Stanley and Madelyn Dunham with their grandson.
Imagine if your writing a novel about a young man whose parents separated when he was very young, leaving him under the care of his grandparents. Although these grandparents are very different from the boy they raise him with love. Over time, the boy rises in the world, become a distinguished political figure. As he hits middle age, his closest guardians die one by one, leaving him only with a grandmother. And then, two days before he’s about the be elected President of the United States, his grandmother dies.
Stanley and Madelyn Dunham.
Other bloggers have picked it up but I want to join in the chorus and say that Ta-Nehisi Coates’s post about Obama’s maternal grandparents is very thoughtful and beautifully written. Coates himself is one of the best bloggers around, partially because of his intellectual curioisity. He doesn’t stop at his own ideas but is constantly trying to push himself to see the world anew.

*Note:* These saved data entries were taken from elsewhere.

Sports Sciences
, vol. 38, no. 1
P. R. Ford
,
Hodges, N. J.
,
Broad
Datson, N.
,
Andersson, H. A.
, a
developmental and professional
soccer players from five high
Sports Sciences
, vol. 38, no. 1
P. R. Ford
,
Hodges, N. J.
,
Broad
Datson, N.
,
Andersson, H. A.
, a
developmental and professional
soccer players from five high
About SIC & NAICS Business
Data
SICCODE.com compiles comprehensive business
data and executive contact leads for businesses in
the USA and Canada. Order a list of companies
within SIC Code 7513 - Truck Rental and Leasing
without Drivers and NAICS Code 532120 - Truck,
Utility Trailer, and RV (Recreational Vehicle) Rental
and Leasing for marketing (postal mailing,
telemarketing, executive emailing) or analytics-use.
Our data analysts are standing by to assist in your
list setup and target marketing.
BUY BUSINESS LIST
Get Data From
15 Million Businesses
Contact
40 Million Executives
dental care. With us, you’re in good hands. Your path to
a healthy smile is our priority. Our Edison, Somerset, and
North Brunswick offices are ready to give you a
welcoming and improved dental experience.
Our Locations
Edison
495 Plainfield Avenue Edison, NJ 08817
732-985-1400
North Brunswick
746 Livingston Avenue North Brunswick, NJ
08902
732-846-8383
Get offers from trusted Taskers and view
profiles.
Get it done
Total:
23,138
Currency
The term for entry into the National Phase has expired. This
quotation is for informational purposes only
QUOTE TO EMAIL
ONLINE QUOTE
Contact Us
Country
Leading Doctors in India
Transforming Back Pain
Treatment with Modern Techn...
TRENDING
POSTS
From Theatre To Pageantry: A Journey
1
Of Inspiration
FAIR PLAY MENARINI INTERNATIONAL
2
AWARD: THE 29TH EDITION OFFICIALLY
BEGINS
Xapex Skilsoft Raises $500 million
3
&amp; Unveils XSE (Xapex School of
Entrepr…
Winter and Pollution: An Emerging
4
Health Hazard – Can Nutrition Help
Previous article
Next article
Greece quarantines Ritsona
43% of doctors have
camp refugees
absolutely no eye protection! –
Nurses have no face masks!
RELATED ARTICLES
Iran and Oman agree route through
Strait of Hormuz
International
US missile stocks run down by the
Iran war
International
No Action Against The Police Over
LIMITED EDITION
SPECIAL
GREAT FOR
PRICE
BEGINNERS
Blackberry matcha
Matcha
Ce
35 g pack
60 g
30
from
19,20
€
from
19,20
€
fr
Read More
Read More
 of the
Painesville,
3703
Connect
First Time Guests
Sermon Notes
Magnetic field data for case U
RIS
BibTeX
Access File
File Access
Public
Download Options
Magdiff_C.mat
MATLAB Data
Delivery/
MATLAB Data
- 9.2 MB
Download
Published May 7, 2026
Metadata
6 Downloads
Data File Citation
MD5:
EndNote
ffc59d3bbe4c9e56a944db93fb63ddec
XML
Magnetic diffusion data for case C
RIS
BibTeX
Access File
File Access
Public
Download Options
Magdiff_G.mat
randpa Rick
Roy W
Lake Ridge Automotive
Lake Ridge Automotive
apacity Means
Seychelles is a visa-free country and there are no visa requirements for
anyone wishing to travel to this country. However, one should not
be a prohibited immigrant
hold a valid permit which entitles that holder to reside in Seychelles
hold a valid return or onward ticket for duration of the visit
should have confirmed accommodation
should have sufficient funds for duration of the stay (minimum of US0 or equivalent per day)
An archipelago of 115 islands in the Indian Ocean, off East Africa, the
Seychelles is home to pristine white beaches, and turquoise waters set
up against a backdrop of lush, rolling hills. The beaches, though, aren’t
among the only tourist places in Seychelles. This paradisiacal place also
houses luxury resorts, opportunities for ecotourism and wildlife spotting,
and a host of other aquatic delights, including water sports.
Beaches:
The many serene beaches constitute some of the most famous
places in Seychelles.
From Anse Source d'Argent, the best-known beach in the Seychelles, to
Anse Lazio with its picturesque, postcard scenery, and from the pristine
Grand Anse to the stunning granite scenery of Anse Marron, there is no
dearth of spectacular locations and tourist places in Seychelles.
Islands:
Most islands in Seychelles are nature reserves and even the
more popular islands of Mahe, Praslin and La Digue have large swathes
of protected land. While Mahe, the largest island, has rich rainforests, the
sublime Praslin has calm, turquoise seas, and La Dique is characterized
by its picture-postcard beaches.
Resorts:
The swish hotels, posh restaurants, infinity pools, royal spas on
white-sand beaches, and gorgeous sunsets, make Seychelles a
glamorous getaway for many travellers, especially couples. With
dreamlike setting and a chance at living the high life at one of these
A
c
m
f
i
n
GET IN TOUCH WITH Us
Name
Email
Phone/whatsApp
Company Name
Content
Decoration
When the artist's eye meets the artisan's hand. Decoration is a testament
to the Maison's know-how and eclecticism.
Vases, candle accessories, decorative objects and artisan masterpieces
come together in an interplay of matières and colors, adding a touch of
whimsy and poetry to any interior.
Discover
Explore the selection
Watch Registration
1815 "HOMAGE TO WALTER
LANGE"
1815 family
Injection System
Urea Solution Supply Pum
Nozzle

Likewise, I was looking at this picture of Obama’s grandparents and thinking how much he looks like his grandfather. And suddenly, for whatever reason, I was struck by the fact that they had made the decision to love their daughter, no matter what, and love their grandson, no matter what. I’d bet money that they never even thought of themselves as courageous, that they didn’t give much thought to the broader struggles in the the world at the time. They were just doing what right, honorable people do. But the fact is that, in the 60s, you could be disowned for falling in love with a black woman or black man. There is a reason why we have a long history of publicly biracial black people, but not so much of publicly biracial white people.